[Python-ideas] Support parsing stream with `re`

Mon Oct 8 16:30:39 EDT 2018

On 08Oct2018 13:36, Ram Rachum <ram at rachum.com> wrote:
>I'm not an expert on memory. I used Process Explorer to look at the
>Process. The Working Set of the current run is 11GB. The Private Bytes is
>708MB. Actually, see all the info here:
>https://www.dropbox.com/s/tzoud028pzdkfi7/screenshot_TURING_2018-10-08_133355.jpg?dl=0

And the process' virtual size is about 353GB, which matches having your file 
mmaped (its contents is now part of your process virtual memory space).
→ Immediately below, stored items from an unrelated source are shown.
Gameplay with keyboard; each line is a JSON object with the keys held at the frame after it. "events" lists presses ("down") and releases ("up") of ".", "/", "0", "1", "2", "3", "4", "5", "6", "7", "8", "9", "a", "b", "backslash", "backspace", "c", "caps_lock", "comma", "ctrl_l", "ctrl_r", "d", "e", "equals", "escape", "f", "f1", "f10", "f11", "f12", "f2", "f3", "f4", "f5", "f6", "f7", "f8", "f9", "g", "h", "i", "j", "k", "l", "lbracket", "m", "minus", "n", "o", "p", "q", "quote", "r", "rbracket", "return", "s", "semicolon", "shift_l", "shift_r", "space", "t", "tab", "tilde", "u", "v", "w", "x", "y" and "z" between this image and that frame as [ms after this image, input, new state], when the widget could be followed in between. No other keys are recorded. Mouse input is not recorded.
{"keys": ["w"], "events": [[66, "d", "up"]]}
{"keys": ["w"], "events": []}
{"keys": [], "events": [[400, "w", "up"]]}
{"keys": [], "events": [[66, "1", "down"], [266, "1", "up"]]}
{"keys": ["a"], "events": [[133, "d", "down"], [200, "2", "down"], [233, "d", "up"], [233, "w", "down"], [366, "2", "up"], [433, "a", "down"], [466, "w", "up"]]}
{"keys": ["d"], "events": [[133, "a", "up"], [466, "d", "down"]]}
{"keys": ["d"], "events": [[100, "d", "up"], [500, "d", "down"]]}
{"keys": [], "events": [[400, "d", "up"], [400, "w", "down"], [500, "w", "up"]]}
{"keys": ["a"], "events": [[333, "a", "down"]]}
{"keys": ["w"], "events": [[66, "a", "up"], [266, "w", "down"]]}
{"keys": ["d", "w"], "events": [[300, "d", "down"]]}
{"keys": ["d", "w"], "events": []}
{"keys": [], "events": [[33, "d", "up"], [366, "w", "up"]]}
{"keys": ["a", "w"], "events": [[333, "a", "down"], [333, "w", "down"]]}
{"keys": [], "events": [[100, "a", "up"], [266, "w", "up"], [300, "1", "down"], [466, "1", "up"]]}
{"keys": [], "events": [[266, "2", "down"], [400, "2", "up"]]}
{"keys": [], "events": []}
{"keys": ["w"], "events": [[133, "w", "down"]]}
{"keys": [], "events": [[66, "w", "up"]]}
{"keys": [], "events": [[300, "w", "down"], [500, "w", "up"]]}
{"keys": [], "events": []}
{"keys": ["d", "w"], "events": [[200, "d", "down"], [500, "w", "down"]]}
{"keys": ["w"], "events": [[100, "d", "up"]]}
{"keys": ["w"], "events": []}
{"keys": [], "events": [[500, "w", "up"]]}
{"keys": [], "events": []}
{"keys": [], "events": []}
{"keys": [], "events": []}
>I've got 16GB of RAM on this computer, and Process Explorer says it's
>almost full, just ~150MB left. This is physical memory.

I'd say this is expected behaviour. As you access the memory it is paged into 
physical memory, and since it may be wanted again (the OS can't tell) it isn't 
paged out until that becomes necessary to make room for other virtual pages.

I suspect (but would need to test to find out) that sequentially reading the 
file instead of memory mapping it might not be so aggressive because your 
process would be reusing that same small pool of memory to hold data as you 
scan the file.

Cheers,
Cameron Simpson <cs at cskk.id.au>